The U.S. government has engaged the services of these private contractors and has made itself increasingly dependent on them. As a result, private contractors today perform many functions that even a decade ago would have been undertaken by the uniformed military. But when the United States or any nation deploys armed forces in conflicts abroad -- even private armed forces -- it has the responsibility to ensure that those forces comply with the law. Specifically, governments using private security forces in armed conflicts have the obligation to ensure that these forces are adequately vetted, trained, supervised and held accountable. Individuals with histories of abusive or serious criminal conduct should not be put in a position to victimize others. They must be trained in the law of war and human rights, including how those laws are enforced through applicable domestic law. Private contractors also must be subject to effective oversight and supervision to ensure that such laws are observed. And finally when abuses do occur contractors must be investigated and held accountable under the law.

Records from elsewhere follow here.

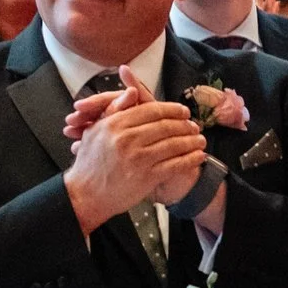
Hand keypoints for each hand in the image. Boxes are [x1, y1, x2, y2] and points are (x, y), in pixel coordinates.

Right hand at [64, 68, 207, 232]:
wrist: (85, 195)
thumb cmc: (90, 162)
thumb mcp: (95, 130)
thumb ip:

Human Rights First finds that:
- PSCs and other private contractors working for U.S. government agencies have committed and are committing serious crimes, with virtually no criminal accountability;
- Existing U.S. federal criminal law could be used in most cases to prosecute private contractors who use excessive violence, including contractors involved in abusive interrogations;
- The U.S. government has made no serious, systematic effort to investigate contractor abuse at Abu Ghraib; and
- Although some U.S. government officials assert there are major “holes” in the statutory framework, these assertions merely rationalize Justice Department inaction and Executive Branch indifference. Current federal law provides a substantial basis to try most private contractors involved in cases of abuse. Proposed legislation pending in Congress would clarify some ambiguities and enhance this authority.

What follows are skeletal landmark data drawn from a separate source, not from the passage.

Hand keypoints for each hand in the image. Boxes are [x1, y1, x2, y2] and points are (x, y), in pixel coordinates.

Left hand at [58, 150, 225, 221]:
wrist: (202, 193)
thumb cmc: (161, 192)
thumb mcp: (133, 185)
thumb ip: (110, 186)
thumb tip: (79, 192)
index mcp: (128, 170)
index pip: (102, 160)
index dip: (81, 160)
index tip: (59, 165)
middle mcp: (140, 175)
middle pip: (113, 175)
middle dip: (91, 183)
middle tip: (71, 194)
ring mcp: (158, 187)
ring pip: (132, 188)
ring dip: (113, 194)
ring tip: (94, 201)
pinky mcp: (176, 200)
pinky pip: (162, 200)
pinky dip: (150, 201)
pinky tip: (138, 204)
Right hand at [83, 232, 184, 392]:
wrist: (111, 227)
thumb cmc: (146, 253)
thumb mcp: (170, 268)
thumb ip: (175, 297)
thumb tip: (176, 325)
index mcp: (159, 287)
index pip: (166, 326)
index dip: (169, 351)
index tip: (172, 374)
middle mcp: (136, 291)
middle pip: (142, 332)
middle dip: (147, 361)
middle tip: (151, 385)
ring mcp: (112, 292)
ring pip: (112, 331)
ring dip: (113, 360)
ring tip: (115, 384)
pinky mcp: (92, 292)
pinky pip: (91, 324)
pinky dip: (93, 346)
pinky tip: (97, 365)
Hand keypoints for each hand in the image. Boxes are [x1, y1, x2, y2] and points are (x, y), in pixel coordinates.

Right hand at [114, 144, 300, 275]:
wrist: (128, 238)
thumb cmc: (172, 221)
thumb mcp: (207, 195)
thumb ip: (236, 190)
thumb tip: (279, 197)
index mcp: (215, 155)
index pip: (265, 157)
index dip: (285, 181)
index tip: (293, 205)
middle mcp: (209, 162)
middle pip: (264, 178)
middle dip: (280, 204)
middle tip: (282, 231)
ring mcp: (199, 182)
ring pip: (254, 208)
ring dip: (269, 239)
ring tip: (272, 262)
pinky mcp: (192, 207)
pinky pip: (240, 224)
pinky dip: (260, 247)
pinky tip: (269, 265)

In this report Human Rights First makes a number of practical recommendations for addressing and correcting this problem, which fall into three broad areas:
- Action by Congress to strengthen federal criminal accountability mechanisms, and require more vigorous Justice Department investigation and prosecution of these cases;
- Implementation by the Defense Department of its Uniform Code of Military Justice (UCMJ) jurisdiction as a limited and secondary mechanism for holding contractors criminally accountable in special circumstances; and
- Development by the Executive Branch of uniform contract practices and procedures and effective mechanisms for enhanced operational coordination and control of contractors.
Congress also should:
- Expand the list of serious felonies for which private contractors may be prosecuted under the Military Extraterritorial Jurisdiction Act (MEJA);
- Mandate comprehensive public Executive Branch reports to Congress on the employment and activities of PSCs, and on Justice and Defense Department efforts to hold PSCs accountable for crimes committed abroad, in order to enable Congress to perform effective oversight in this sphere; and
- Direct a thorough, comprehensive study of the roles of private contractors employed by the U.S. government in conflict settings, with a view specifically to identifying whether there are areas of “core government” functions that should not be performed by private contractors. Based on our preliminary review, Human Rights First urges a presumption against private contractors being directly involved in conducting interrogations.
In June 2004, just weeks after revelations from Abu Ghraib had so embarrassed the Bush administration, Attorney General John Ashcroft announced the Passaro indictment concerning a killing that occurred a full year earlier - in terms that suggested that thenceforth no private contractor implicated in serious law of war or human rights violations would ever again escape the long arm of the Justice Department:
In the reports of abuse of detainees by United States personnel in Iraq and Afghanistan over the past two months, the world has witnessed a betrayal of America’s most basic values by a small group of individuals. Their actions call us to the defense of our values, -- our belief in decency and respect for human life -- through the enforcement of the law.
President Bush has made clear that the United States will not tolerate criminal acts of brutality such as those alleged in this indictment. The types of illegal abuse detailed run counter to our values and our policies and are not representative of our men and women in the military and associated personnel serving honorably and admirably for the cause of freedom.
Those who are responsible for such criminal acts will be investigated, prosecuted and, if found guilty, punished.
But in the three-and-a-half years since Passaro’s indictment, no other private contractors working in Iraq or Afghanistan have been indicted or prosecuted by the Justice Department for criminal violence or abuse toward local nationals.
The consequences of continued delay in closing this accountability gap are immense: given the population of security and other contractors in Iraq, a simmering problem may boil into a crisis that could shape the eventual outcome of America’s efforts in Iraq and reputation throughout the world. Perhaps it already has.